### EXERCISE OBJECTIVE
Looking at the records below, please say how many lines contain the word "pixels", as a bare number.

Structured page parsing data:
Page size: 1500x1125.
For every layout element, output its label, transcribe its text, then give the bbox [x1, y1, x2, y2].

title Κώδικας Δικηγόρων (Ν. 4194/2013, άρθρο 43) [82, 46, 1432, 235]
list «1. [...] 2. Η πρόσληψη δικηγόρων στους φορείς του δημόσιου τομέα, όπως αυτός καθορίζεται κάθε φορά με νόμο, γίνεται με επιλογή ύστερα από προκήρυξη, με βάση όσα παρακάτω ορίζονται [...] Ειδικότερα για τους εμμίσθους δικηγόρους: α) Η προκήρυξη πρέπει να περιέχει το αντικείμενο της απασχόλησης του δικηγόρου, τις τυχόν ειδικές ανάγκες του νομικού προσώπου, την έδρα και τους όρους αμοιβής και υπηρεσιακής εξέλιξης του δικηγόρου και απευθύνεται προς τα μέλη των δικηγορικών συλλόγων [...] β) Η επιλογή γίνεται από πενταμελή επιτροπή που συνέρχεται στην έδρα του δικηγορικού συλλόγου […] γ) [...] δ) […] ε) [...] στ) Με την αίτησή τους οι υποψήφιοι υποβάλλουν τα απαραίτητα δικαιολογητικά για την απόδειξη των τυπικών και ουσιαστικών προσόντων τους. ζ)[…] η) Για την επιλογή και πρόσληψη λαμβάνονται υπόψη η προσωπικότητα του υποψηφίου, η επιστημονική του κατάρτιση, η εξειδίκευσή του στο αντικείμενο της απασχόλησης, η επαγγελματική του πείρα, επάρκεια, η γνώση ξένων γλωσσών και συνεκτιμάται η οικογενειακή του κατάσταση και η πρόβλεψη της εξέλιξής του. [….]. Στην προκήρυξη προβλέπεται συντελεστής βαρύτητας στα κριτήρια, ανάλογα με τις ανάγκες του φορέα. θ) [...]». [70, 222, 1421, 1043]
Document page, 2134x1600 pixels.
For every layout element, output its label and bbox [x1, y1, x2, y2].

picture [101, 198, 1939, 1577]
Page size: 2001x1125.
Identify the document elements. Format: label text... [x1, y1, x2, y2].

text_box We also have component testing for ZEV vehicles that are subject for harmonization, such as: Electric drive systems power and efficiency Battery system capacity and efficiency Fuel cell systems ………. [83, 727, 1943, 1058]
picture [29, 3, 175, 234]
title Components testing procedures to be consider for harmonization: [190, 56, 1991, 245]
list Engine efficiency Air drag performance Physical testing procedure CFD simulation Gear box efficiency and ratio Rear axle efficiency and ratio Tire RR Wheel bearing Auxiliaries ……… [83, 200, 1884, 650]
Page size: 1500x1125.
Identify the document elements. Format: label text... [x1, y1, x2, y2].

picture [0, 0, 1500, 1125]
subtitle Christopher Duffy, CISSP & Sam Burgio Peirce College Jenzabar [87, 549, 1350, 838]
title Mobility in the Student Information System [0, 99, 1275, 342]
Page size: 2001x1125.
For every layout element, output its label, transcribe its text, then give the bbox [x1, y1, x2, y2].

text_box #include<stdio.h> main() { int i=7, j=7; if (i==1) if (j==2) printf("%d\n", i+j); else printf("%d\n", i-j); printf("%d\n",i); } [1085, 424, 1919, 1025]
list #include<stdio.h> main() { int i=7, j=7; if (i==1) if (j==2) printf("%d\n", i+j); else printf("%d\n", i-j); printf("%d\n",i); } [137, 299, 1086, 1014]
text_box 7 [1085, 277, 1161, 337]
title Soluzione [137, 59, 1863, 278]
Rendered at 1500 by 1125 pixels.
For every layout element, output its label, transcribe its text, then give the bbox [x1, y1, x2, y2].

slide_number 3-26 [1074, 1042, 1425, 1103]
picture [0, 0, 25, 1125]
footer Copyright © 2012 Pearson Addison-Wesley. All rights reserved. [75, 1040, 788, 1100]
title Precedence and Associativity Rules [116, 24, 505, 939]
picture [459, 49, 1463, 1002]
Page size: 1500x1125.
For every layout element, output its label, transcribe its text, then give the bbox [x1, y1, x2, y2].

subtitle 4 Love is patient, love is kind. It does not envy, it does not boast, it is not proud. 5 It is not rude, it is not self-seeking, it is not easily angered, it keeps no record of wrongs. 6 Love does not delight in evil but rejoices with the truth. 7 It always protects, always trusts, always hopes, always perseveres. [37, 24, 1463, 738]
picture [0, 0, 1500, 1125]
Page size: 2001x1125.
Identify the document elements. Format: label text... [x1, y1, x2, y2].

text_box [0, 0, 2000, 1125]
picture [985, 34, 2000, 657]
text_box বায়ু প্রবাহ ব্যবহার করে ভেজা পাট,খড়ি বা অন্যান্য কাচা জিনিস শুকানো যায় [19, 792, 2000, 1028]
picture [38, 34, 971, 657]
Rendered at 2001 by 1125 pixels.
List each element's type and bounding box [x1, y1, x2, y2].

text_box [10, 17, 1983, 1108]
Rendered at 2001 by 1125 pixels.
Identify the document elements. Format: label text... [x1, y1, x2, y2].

### YOUR SOLUTION
4